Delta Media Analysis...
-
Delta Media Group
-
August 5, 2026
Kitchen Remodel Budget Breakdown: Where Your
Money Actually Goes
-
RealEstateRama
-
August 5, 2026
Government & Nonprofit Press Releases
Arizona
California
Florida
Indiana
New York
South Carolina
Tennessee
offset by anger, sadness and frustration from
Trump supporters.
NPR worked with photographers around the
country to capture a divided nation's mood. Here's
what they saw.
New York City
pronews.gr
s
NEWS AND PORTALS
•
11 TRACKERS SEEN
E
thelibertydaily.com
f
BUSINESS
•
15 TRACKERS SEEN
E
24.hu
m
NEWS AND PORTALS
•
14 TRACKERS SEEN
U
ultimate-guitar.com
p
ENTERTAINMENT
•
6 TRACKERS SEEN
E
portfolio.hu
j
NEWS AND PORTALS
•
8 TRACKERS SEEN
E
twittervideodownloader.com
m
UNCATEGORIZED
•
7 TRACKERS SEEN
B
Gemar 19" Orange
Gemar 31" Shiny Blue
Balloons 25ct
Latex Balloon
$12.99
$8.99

## [Instructions to follow]
Could you count the lines in the entries that hold the word "SEEN"? Only the number is wanted.

## [Exercise answer]
6